Ultimo flop degli scienziati che hanno preso il Nobel

L'Organizzazione per la Proibizione delle Armi Chimiche, scelta quest'anno dai "saggi" norvegesi per l'assegnazione del premio, si rivela sempre più pigra e pasticciona

A conti fatti il Nobel per la pace era meglio darlo a Vladimir Putin. Certo i compassati membri del Comitato di Oslo avrebbero avuto qualche difficoltà a giustificare i meriti del presidente russo nel promuovere la «fraternità tra i popoli» primo requisito per l'assegnazione premio. Se però avessero prestato un po' più d'attenzione al requisito numero due, ovvero il contributo alla «riduzione degli armamenti esistenti», allora Vladimir ne sarebbe uscito alla grande. Di certo fin qui ha fatto assai di più, e assai meglio, di quei pigri e pasticcioni dell'Opac, l'Organizzazione per la Proibizione delle Armi Chimiche scelta quest'anno dai «saggi» norvegesi per l'assegnazione del premio.
A Putin, e solo a Putin, si deve l'accordo internazionale che ha portato Bashar Assad a garantire, lo scorso settembre, la distruzione del suo arsenale chimico siriano.
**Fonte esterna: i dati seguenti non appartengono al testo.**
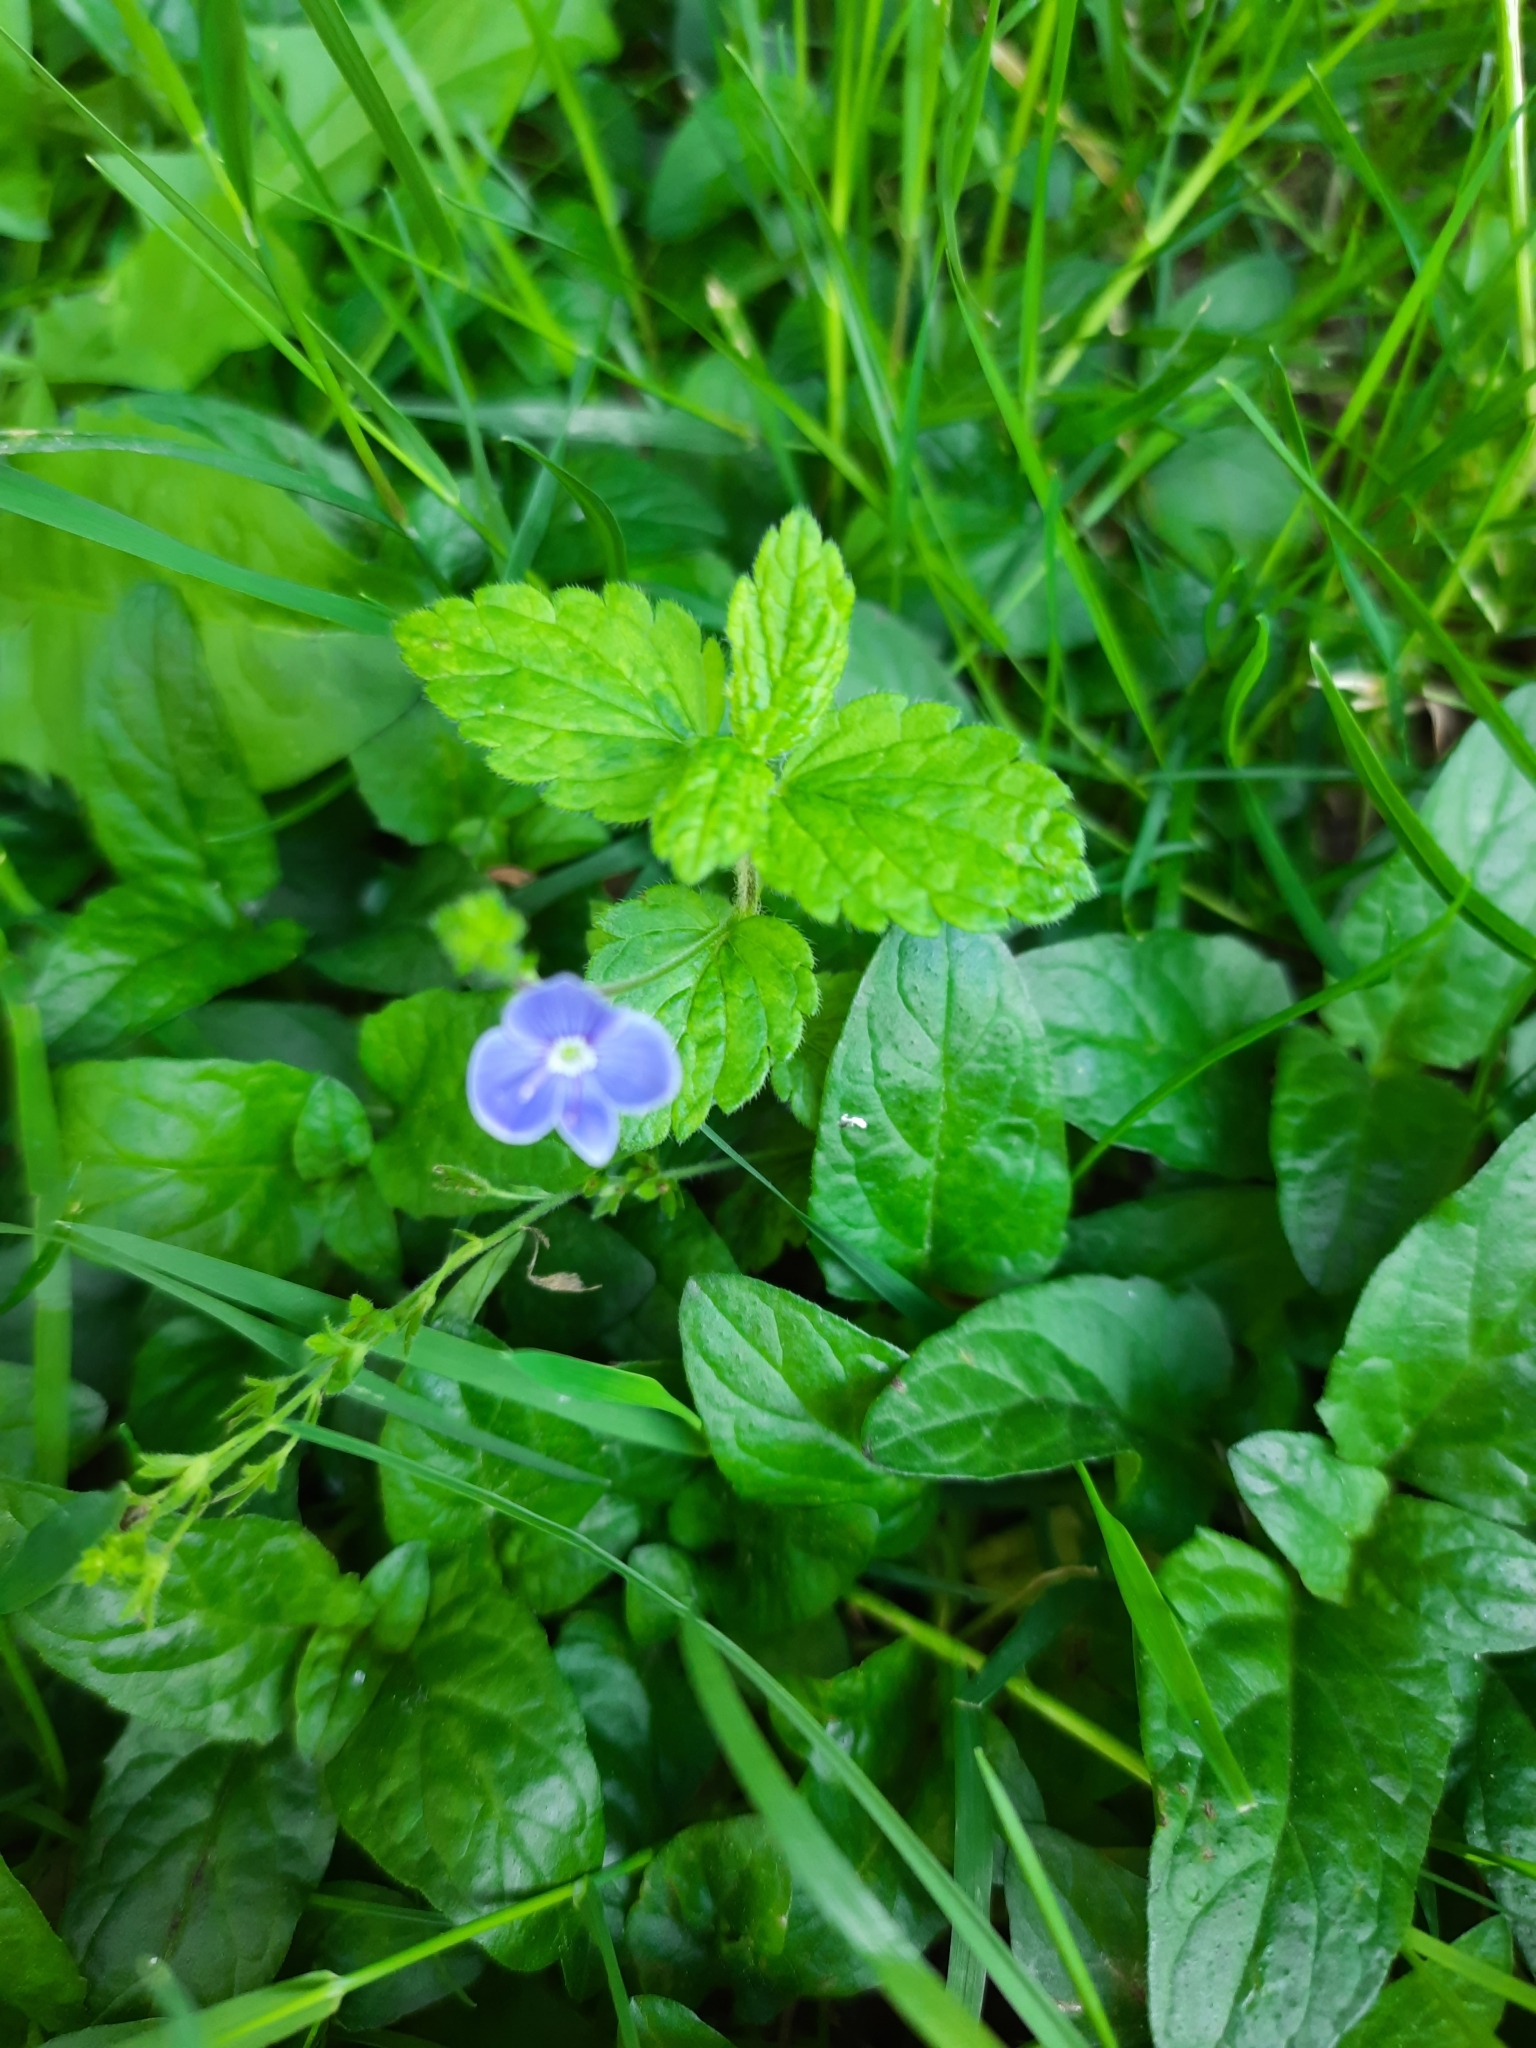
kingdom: Plantae
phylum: Tracheophyta
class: Magnoliopsida
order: Lamiales
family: Plantaginaceae
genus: Veronica
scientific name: Veronica chamaedrys
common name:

Fino a quel momento il ruolo dell'organizzazione premiata e incensata dal comitato norvegese era stato assolutamente inesistente. Senza quell'accordo, servito su un piatto d'argento da Zar Vladimir, i 500 stipendiati dello staff dell'Opac avrebbero continuato a far la muffa nella sede dell'Aia e a mangiarsi i 71 milioni di euro messigli a disposizione ogni anno da 190 stati membri. Italia compresa. Ma il problema più serio è che continuano a non concludere nulla anche dopo aver ricevuto la pappa pronta da Mosca e il Nobel da Oslo. Le difficoltà incontrata nel reperire un luogo dove smaltire i componenti di quelle armi chimiche che la stessa Opac è pagata per eliminare sarebbe comica se non fosse scandalosa. Ma è perfettamente in linea con i requisiti e i meriti di un baraccone inutile e dispendioso messo insieme sulla base di fumosi accordi internazionali.
Per capire come sarebbe andata a finire bastava, del resto, guardare ai trascorsi dell'Opac. In 16 anni di vita l'organizzazione chiamata a difendere il mondo dai rischi della proliferazione delle armi chimiche o batteriologiche non ha esercitato una sola ispezione in qualcuna delle nazioni sospettate di produrre questo tipo di armi. E fino allo scorso settembre non aveva neppure messo piede in Siria. Anche perché le ispezioni sono riservate ai soli paesi membri. Da quando c'è arrivata, in compenso, non sembra aver tirato fuori un ragno dal buco. Tra le altre cose si è anche scordata di sottolineare un dettaglio non proprio insignificante. Tra le 20 tonnellate di «agenti chimici pronti per uso militare» ritrovati dai suoi operatori (a fronte di altri 1300 tonnellate di componenti chimici non miscelati) non vi sarebbe traccia di gas «sarin».

Dai depositi siriani ispezionati e svuotati dall'Opac non è saltato fuori insomma il gas usato per mettere a segno quel nefasto attacco del 21 agosto per cui la Siria rischiava di subire la rappresaglia minacciata da Obama. Ma se la Siria non lo possiede come avrebbe fatto ad usarlo? Questo fin qui nessuno sembra disposto a spiegarcelo.